Moreover, with regard to its valuation, I have a hard time giving the stock a fair value for a number of reasons.
- We have no analyst estimates to use as a benchmark. That’s not the main reason, but I always like to have comparisons.
- I cannot estimate what fertilizer prices will look like in 4Q23, FY2024, or even beyond.
Having said that, I believe that fertilizer prices have plateaued, which means we can expect a longer-term dividend in the 10% to 25% range (depending on price fluctuations).
Also, after the long-term stock downtrend, I like the risk/reward.
However, please be aware of the company’s cyclical behavior. Do not ignore the risks that come with this potentially very juicy yield.

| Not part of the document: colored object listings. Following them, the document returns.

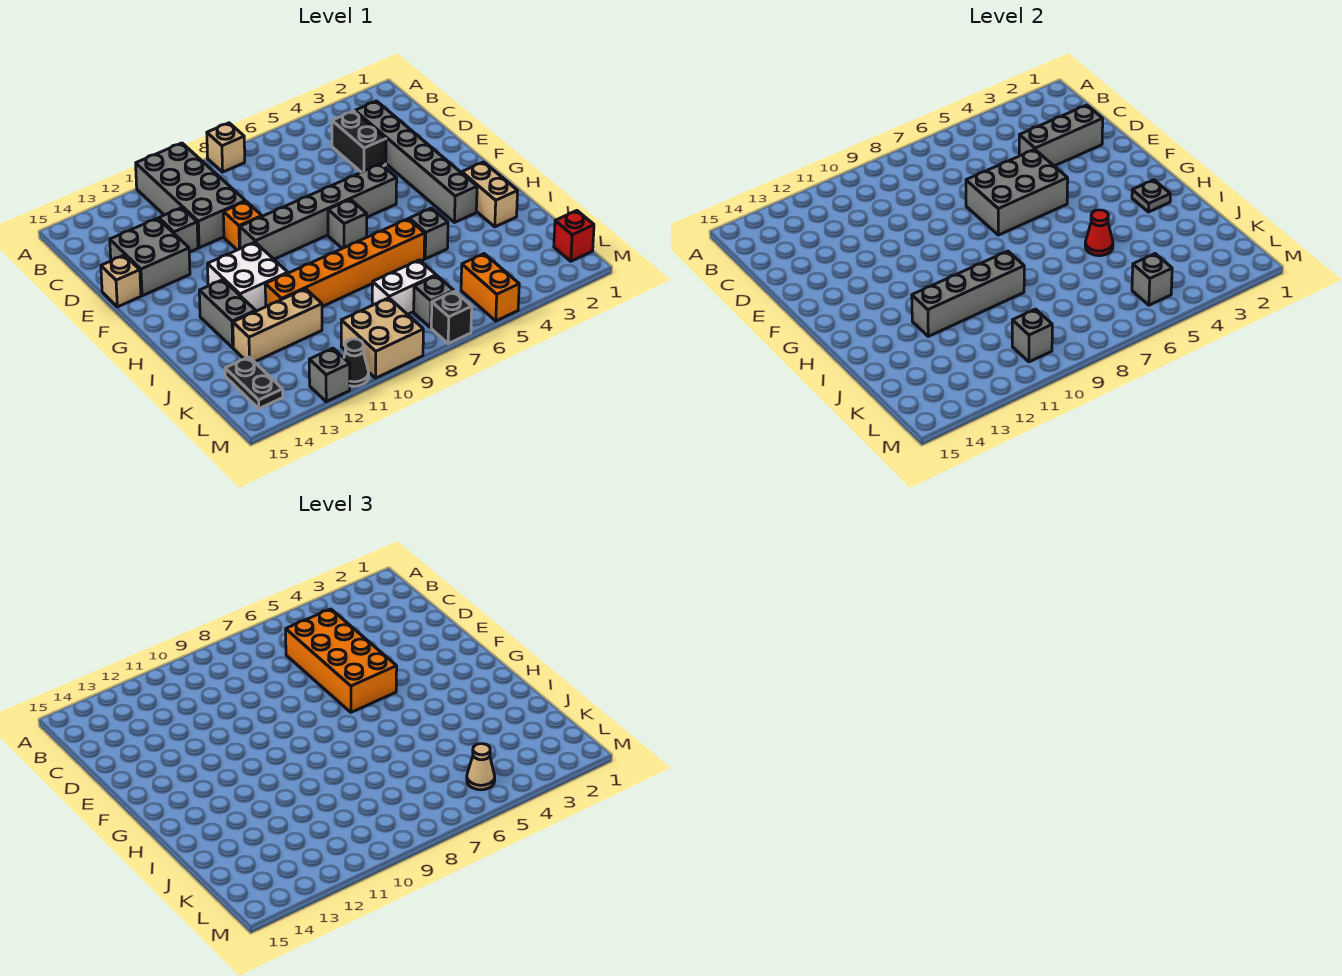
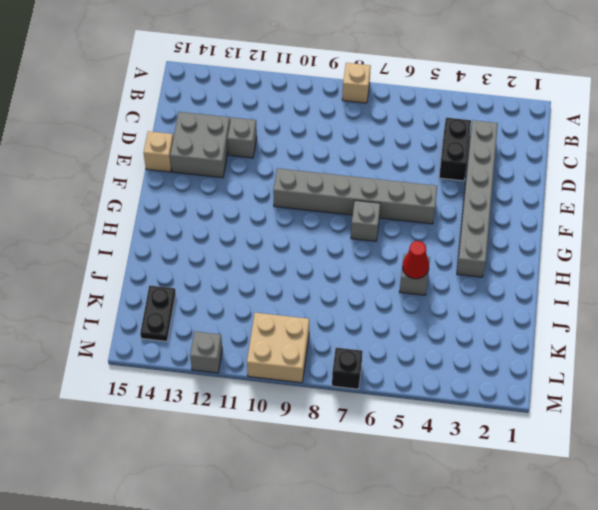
none -> grey brick A10:D11 level 1
none -> orange brick E10 level 1
none -> white brick G11:H12 level 1
none -> tan brick H2:I2 level 1

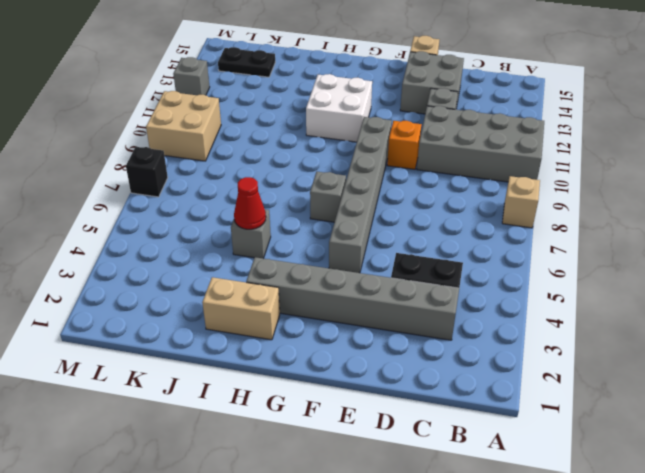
none -> grey brick H13:I13 level 1
none -> orange brick I6:I11 level 1
none -> tan brick J11:J13 level 1
none -> white brick K7:K8 level 1

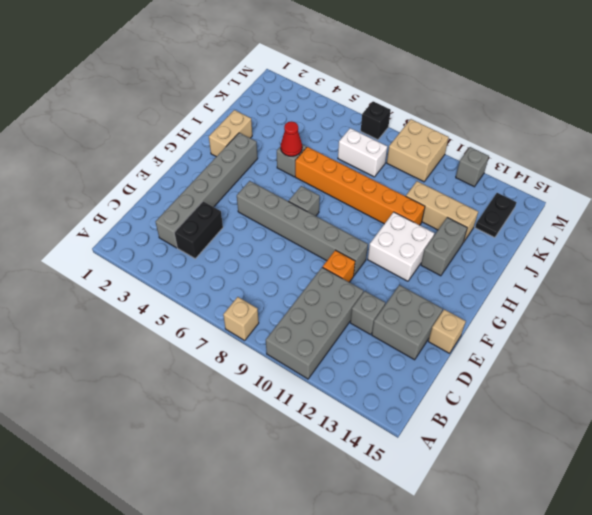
none -> red brick L1 level 1
none -> orange brick L5:M5 level 1
none -> grey brick L7 level 1
none -> black cone M11 level 1

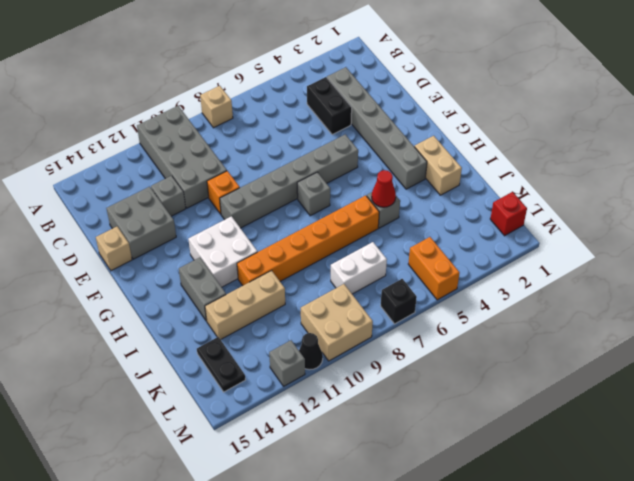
none -> grey brick L7 level 1
none -> grey brick D2:D4 level 2
none -> grey brick E5:F7 level 2
none -> grey plate H2 level 2

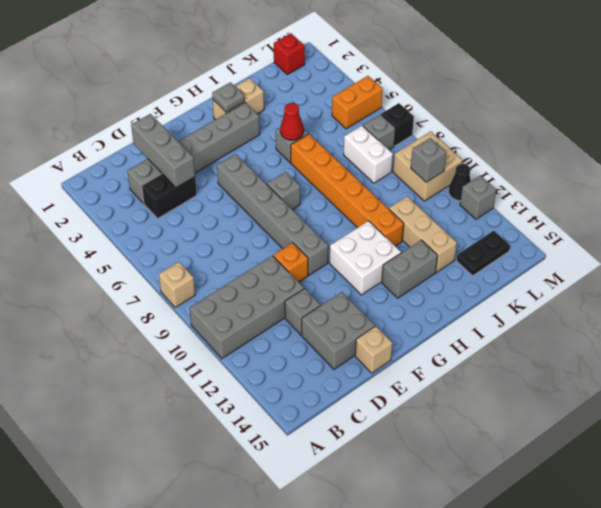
none -> grey brick E5:F7 level 2
none -> grey brick I9:I12 level 2
none -> grey brick L5 level 2
none -> orange brick C5:F6 level 3

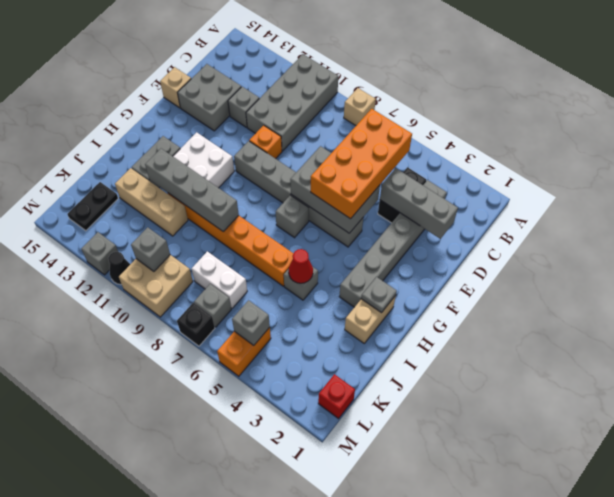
none -> tan cone L5 level 3

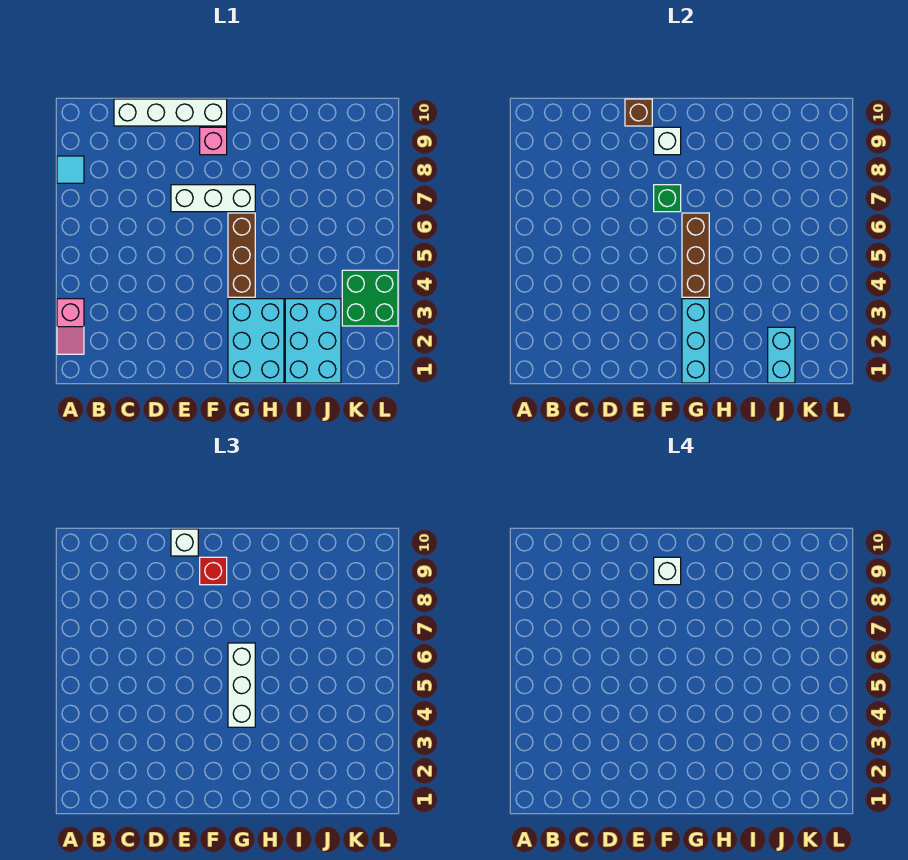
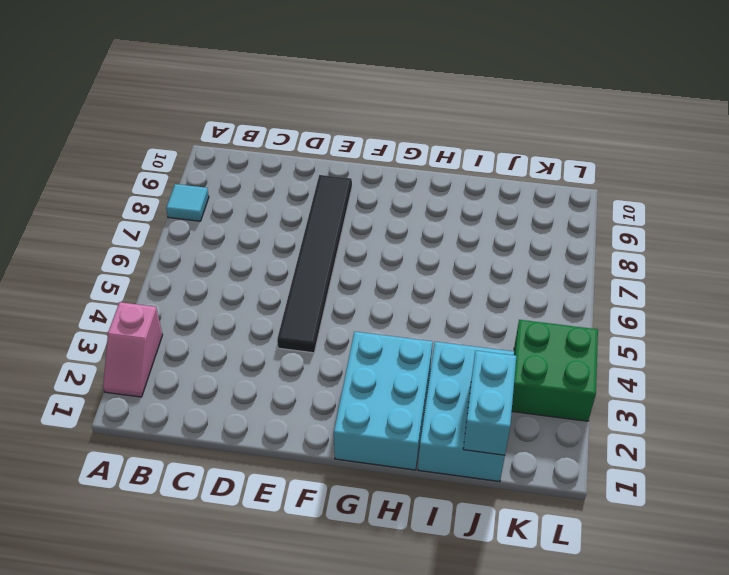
black tile E4:E9 level 1 -> white brick E7:G7 level 1
none -> white brick C10:F10 level 1
none -> pink brick F9 level 1
none -> brown brick G4:G6 level 1

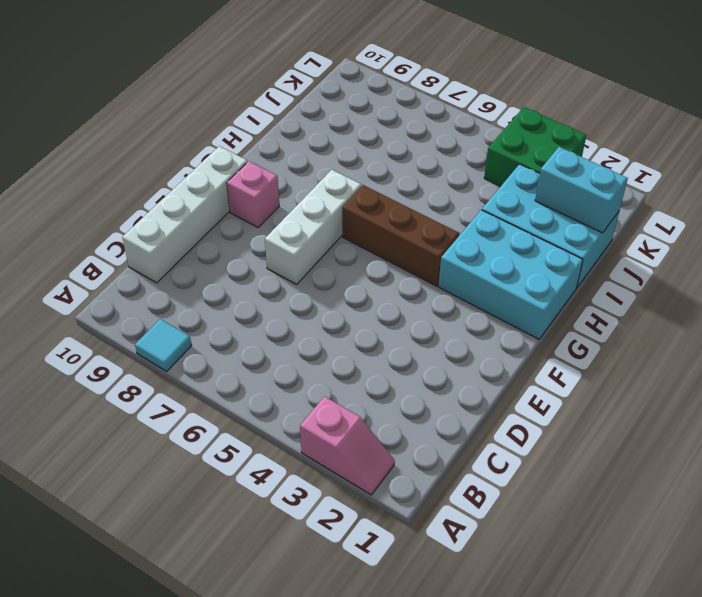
none -> brown brick E10 level 2
none -> green brick F7 level 2
none -> white brick F9 level 2

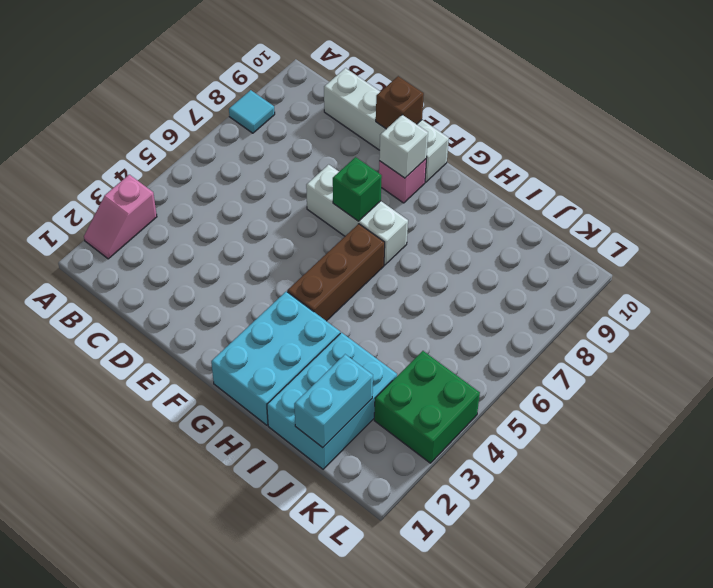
none -> cyan brick G1:G3 level 2
none -> brown brick G4:G6 level 2
none -> white brick E10 level 3

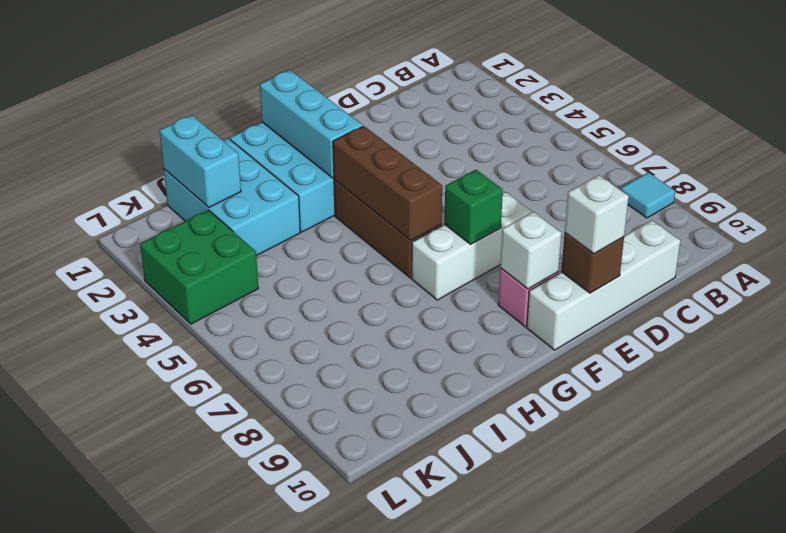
none -> pink slope A2:A3 level 1 top 3
none -> red brick F9 level 3
none -> white brick G4:G6 level 3

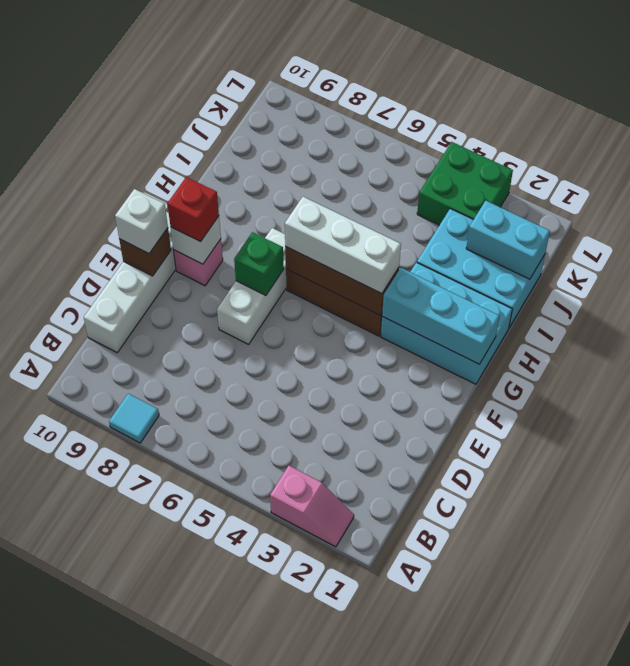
none -> white brick F9 level 4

Treat UAN as a wild card. Do not make it a cornerstone of your income portfolio!
Nonetheless, in its space, I believe there’s no better place to get high income than by buying UAN.
Takeaway
In the realm of agriculture fertilizer investments, CVR Partners stands out for its compelling distribution yield.
With strategic assets in Kansas and Illinois, UAN benefits from a robust distribution network and access to competitive feedstock prices, enhancing its competitiveness.
Despite recent earnings challenges, the company maintains strong liquidity, allowing it to declare a noteworthy $1.55 per share distribution in Q3.
While UAN presents an enticing yield potential, cautious investors should approach it as a high-risk, high-reward wild card rather than a cornerstone of their income portfolio.